- _Your assignment_
Write out the following records exactly, each one in full.

- _Dataset extract_
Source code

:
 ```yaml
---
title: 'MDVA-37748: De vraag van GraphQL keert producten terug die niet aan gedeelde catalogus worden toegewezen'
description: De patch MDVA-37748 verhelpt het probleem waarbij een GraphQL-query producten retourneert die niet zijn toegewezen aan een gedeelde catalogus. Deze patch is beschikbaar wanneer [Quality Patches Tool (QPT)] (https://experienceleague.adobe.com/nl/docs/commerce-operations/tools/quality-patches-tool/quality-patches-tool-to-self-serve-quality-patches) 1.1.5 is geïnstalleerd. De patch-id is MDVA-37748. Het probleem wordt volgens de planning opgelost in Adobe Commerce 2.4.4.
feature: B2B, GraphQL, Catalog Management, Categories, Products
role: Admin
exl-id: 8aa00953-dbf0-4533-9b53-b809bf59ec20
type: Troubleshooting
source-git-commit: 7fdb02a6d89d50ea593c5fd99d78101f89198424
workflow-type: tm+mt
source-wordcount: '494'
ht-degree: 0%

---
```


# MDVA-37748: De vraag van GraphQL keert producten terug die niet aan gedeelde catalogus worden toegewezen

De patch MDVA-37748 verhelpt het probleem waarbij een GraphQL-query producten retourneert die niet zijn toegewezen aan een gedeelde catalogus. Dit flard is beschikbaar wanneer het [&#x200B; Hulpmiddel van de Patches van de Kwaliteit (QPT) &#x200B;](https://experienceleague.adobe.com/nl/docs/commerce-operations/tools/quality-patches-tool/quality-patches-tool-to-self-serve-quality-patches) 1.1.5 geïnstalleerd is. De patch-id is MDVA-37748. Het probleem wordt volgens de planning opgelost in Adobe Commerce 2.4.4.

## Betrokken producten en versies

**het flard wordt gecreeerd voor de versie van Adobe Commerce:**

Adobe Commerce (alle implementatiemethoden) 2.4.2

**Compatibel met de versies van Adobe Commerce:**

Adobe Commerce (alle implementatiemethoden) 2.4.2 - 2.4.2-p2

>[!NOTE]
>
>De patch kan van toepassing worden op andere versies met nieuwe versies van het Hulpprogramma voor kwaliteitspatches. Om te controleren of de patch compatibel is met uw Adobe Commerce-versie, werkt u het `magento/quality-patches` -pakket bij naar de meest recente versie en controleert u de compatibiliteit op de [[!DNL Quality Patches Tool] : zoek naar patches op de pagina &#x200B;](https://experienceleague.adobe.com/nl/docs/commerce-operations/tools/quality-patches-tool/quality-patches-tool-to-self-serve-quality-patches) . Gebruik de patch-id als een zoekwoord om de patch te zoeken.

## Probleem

- _Response for this exercise_
Source code

:
 ```yaml
---
title: 'MDVA-37748: De vraag van GraphQL keert producten terug die niet aan gedeelde catalogus worden toegewezen'
description: De patch MDVA-37748 verhelpt het probleem waarbij een GraphQL-query producten retourneert die niet zijn toegewezen aan een gedeelde catalogus. Deze patch is beschikbaar wanneer [Quality Patches Tool (QPT)] (https://experienceleague.adobe.com/nl/docs/commerce-operations/tools/quality-patches-tool/quality-patches-tool-to-self-serve-quality-patches) 1.1.5 is geïnstalleerd. De patch-id is MDVA-37748. Het probleem wordt volgens de planning opgelost in Adobe Commerce 2.4.4.
feature: B2B, GraphQL, Catalog Management, Categories, Products
role: Admin
exl-id: 8aa00953-dbf0-4533-9b53-b809bf59ec20
type: Troubleshooting
source-git-commit: 7fdb02a6d89d50ea593c5fd99d78101f89198424
workflow-type: tm+mt
source-wordcount: '494'
ht-degree: 0%

---
```


# MDVA-37748: De vraag van GraphQL keert producten terug die niet aan gedeelde catalogus worden toegewezen

De patch MDVA-37748 verhelpt het probleem waarbij een GraphQL-query producten retourneert die niet zijn toegewezen aan een gedeelde catalogus. Dit flard is beschikbaar wanneer het [&#x200B; Hulpmiddel van de Patches van de Kwaliteit (QPT) &#x200B;](https://experienceleague.adobe.com/nl/docs/commerce-operations/tools/quality-patches-tool/quality-patches-tool-to-self-serve-quality-patches) 1.1.5 geïnstalleerd is. De patch-id is MDVA-37748. Het probleem wordt volgens de planning opgelost in Adobe Commerce 2.4.4.

## Betrokken producten en versies

**het flard wordt gecreeerd voor de versie van Adobe Commerce:**

Adobe Commerce (alle implementatiemethoden) 2.4.2

**Compatibel met de versies van Adobe Commerce:**

Adobe Commerce (alle implementatiemethoden) 2.4.2 - 2.4.2-p2

>[!NOTE]
>
>De patch kan van toepassing worden op andere versies met nieuwe versies van het Hulpprogramma voor kwaliteitspatches. Om te controleren of de patch compatibel is met uw Adobe Commerce-versie, werkt u het `magento/quality-patches` -pakket bij naar de meest recente versie en controleert u de compatibiliteit op de [[!DNL Quality Patches Tool] : zoek naar patches op de pagina &#x200B;](https://experienceleague.adobe.com/nl/docs/commerce-operations/tools/quality-patches-tool/quality-patches-tool-to-self-serve-quality-patches) . Gebruik de patch-id als een zoekwoord om de patch te zoeken.

## Probleem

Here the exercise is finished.